The code for that is:
public class DynamicFib implements IFib {
private Map<Integer, BigInteger> memoize = new HashMap<Integer, BigInteger>();
public DynamicFib() {
memoize.put(0, BigInteger.ZERO);
memoize.put(1, BigInteger.ONE);
}
public BigInteger getFibNumberAtIndex(final int index) {
if (!memoize.containsKey(index))
memoize.put(index, getFibNumberAtIndex(index - 1).add(getFibNumberAtIndex(index - 2)));
return memoize.get(index);
}
}
This recursion will overflow the stack very fast. This is because you are computing lower fibonacci numbers over and over again - exponentially many number of times.
One effective way to avoid that is to use memoized recursion (a dynamic programming approach)
Basically use a static array to hold the already computed fibonacci numbers and whenever you need one, take it from the array, if it's already computed. If not, then compute it and store it in the array. This way each number will be computed only once.
(You can use other data structure instead of array, of course, i.e. hashtable)
What you are doing is replacing simple recursion with recursion via threads / tasks.
Until you get to the fib(0) and fib(1) cases, each task submits two more tasks, and then waits for them to complete. While it is waiting, it is still using a thread. Since the thread pool is bounded, you soon get to the point where calls to submit block ... and the whole computation locks up.
In addition to that, you've got a bug in indexMinusTwo which would result in the computation giving the wrong answer.
But still the recursive multithreaded procedure takes much longer than the memoized recursive non-multithreaded one.. any tip to improve performance?
Even assuming that you "fixed" the above problem (e.g. by using an unbounded thread pool) there is no way that you will be able to do a multi-threaded version of fibonacci that performs better than a single-threaded version that uses memoization. The computation is simply not suited to parallelization.

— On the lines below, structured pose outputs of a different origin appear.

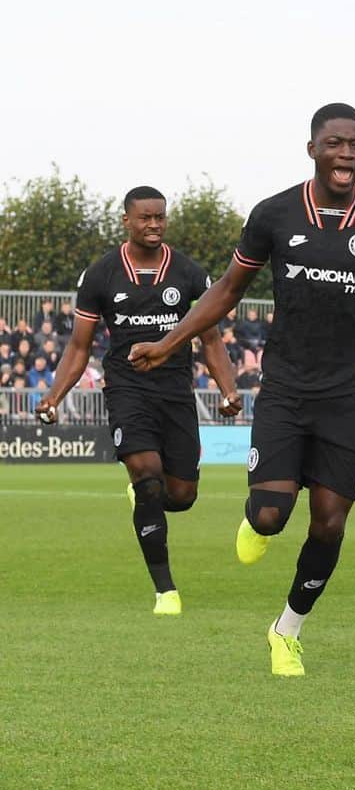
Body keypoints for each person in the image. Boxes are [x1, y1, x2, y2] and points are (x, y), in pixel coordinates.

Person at [129, 103, 355, 676]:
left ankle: (287, 630)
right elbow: (229, 290)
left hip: (348, 395)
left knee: (329, 521)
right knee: (273, 516)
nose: (348, 154)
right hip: (284, 391)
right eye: (336, 143)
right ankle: (254, 519)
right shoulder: (273, 214)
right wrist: (168, 341)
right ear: (312, 149)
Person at [36, 186, 242, 616]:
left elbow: (209, 338)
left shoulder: (187, 272)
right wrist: (54, 395)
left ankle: (145, 496)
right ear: (126, 220)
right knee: (147, 477)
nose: (154, 225)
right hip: (127, 389)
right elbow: (79, 348)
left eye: (160, 217)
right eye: (145, 218)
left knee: (181, 495)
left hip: (175, 393)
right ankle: (165, 591)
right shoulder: (101, 275)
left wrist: (228, 388)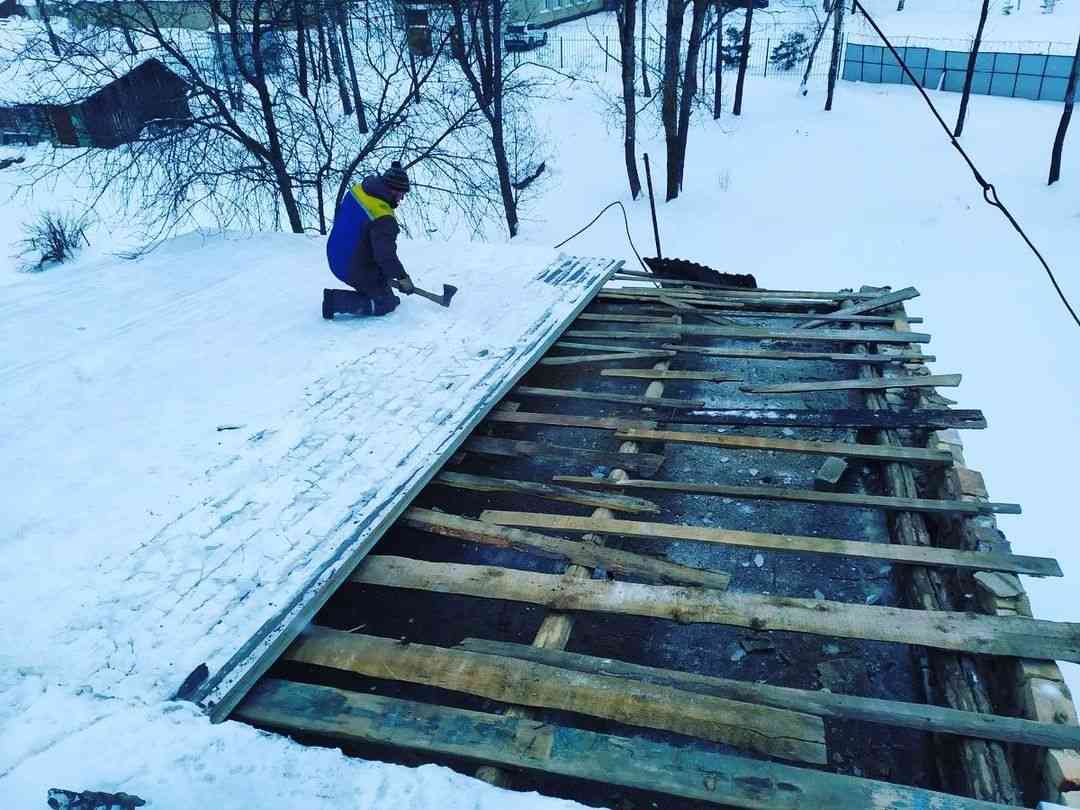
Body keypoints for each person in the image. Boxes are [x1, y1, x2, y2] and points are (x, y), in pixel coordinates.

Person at [323, 161, 416, 319]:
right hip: (349, 266)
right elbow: (385, 255)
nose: (401, 198)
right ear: (393, 190)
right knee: (386, 303)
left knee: (383, 281)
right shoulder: (383, 217)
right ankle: (334, 301)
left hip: (335, 251)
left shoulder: (359, 190)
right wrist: (402, 277)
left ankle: (378, 288)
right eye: (401, 193)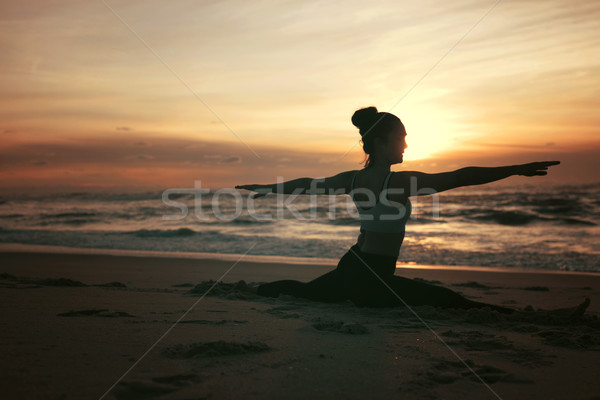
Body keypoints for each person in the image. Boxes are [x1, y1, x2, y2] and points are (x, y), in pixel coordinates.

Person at [235, 106, 561, 313]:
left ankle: (245, 289)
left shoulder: (353, 179)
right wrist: (515, 168)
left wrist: (269, 188)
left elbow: (307, 184)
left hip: (354, 266)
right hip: (371, 277)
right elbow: (463, 176)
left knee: (307, 292)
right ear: (381, 142)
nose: (405, 145)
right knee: (446, 301)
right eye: (401, 138)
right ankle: (524, 316)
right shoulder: (400, 183)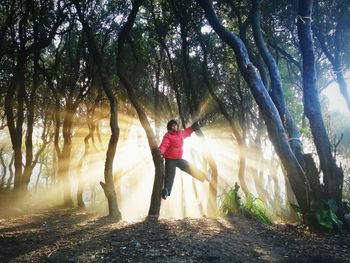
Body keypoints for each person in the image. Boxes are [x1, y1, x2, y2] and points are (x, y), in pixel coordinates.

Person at [159, 119, 211, 200]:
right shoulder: (168, 136)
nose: (175, 127)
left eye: (175, 125)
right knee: (170, 175)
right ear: (170, 128)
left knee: (189, 167)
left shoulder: (180, 133)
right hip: (170, 159)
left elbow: (186, 132)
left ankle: (204, 177)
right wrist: (160, 152)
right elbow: (164, 145)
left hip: (178, 159)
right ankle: (166, 192)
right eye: (173, 126)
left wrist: (193, 128)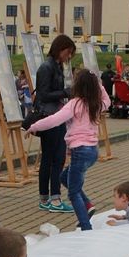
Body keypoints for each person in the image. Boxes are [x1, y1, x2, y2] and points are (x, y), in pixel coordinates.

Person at [27, 68, 110, 230]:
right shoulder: (96, 105)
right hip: (92, 151)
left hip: (80, 151)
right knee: (64, 177)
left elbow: (54, 120)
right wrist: (99, 84)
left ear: (77, 86)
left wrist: (34, 126)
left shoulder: (75, 104)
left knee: (73, 193)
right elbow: (108, 100)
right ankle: (88, 206)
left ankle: (86, 227)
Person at [33, 35, 75, 212]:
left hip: (56, 114)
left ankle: (47, 197)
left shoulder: (56, 66)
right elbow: (42, 95)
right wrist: (65, 92)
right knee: (54, 158)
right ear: (61, 49)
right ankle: (53, 199)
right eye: (68, 53)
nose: (69, 57)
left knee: (53, 158)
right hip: (49, 116)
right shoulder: (47, 67)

Threads work best when you have independant tasks to perform. The fibonacci series by definition does not have any degrees of parallelism. Each f(n) depends on the previous two values. As such it is not possible to calculate f(n) faster using multiple threads than using one (unless you have an inefficient algo)
The only thing you could make parallel potentially the + operation for large numbers, however this is likely to be a) complex b) difficult to make faster than the single threaded solution.
The fastest/simplest way to calculate fibonacci numbers is to use a loop in one thread. You don't need to use recusrion or memorize values.